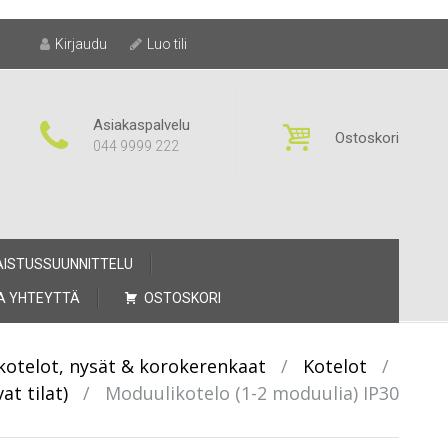
Kirjaudu
Luo tili
Asiakaspalvelu
Ostoskori
044 9999 222
AISTUSSUUNNITTELU
A YHTEYTTÄ
OSTOSKORI
 kotelot, nysät & korokerenkaat
/
Kotelot
/
at tilat)
/
Moduulikotelo (1-2 moduulia) IP30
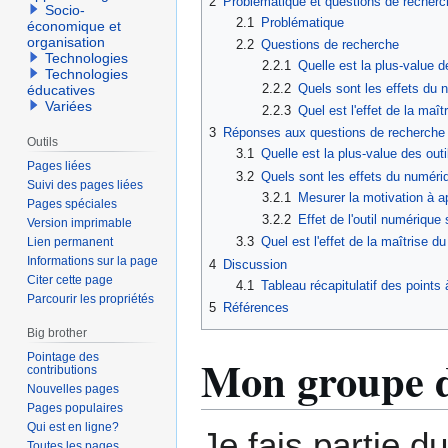
2
Problématique et questions de recher
Socio-
2.1
Problématique
économique et
organisation
2.2
Questions de recherche
Technologies
2.2.1
Quelle est la plus-value 
Technologies
2.2.2
Quels sont les effets du 
éducatives
Variées
2.2.3
Quel est l'effet de la ma
3
Réponses aux questions de recherche
Outils
3.1
Quelle est la plus-value des ou
Pages liées
3.2
Quels sont les effets du numériq
Suivi des pages liées
3.2.1
Mesurer la motivation à 
Pages spéciales
3.2.2
Effet de l'outil numérique
Version imprimable
3.3
Quel est l'effet de la maîtrise 
Lien permanent
Informations sur la page
4
Discussion
Citer cette page
4.1
Tableau récapitulatif des points 
Parcourir les propriétés
5
Références
Big brother
Mon groupe d
Pointage des
contributions
Nouvelles pages
Pages populaires
Qui est en ligne?
Je fais partie 
Toutes les pages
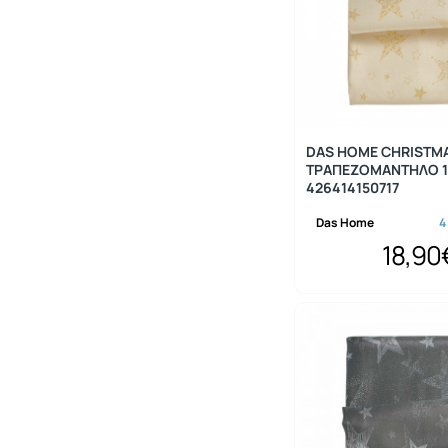
DAS HOME CHRISTM
ΤΡΑΠΕΖΟΜΑΝΤΗΛΟ 1
426414150717
Das Home
4
18,90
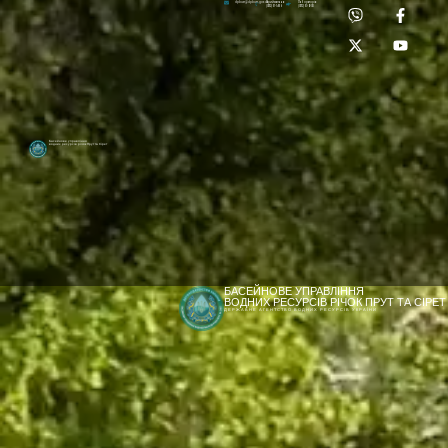
Приймальня:
Лабораторія:
dpbuvr@dpbuvr.gov.ua
(0372) 51-14-56
(0372) 53-92-00
Басейнове управління
водних ресурсів річок Прут та Сірет
БАСЕЙНОВЕ УПРАВЛІННЯ
ВОДНИХ РЕСУРСІВ РІЧОК ПРУТ ТА СІРЕТ
ДЕРЖАВНЕ АГЕНТСТВО ВОДНИХ РЕСУРСІВ УКРАЇНИ
[newyear_garland]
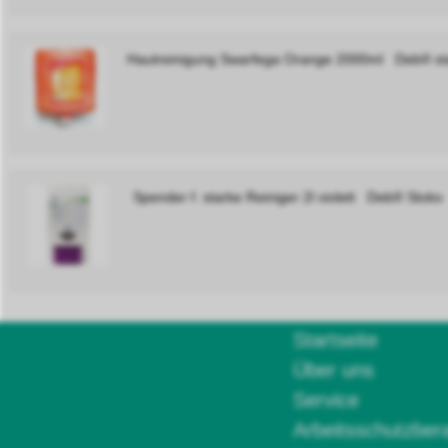
Hautreinigung Swarfega Orange 2000ml Deb® st
Spender f. starke Reiniger 2l violett Deb® Stoko
Startseite
Über uns
Service
Arbeitsschutzber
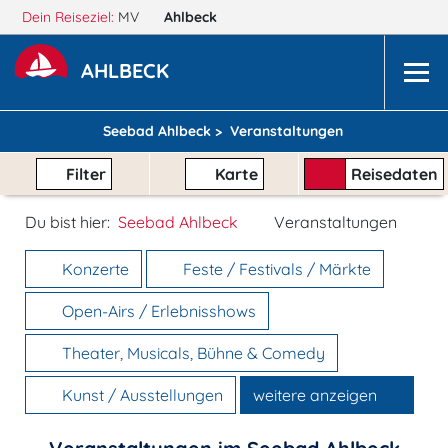
Dein Reiseziel:
MV
Ahlbeck
AHLBECK
Seebad Ahlbeck >
Veranstaltungen
Filter
Karte
Reisedaten
Du bist hier:
Seebad Ahlbeck
Veranstaltungen
Konzerte
Feste / Festivals / Märkte
Open-Airs / Erlebnisshows
Theater, Musicals, Bühne & Comedy
Kunst / Ausstellungen
weitere anzeigen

====================

*Task to complete*:
Filter the records for lines holding the string "Quelle". Copy each one.

*The answer*:
Quelle est la plus-value 
Quelle est la plus-value des ou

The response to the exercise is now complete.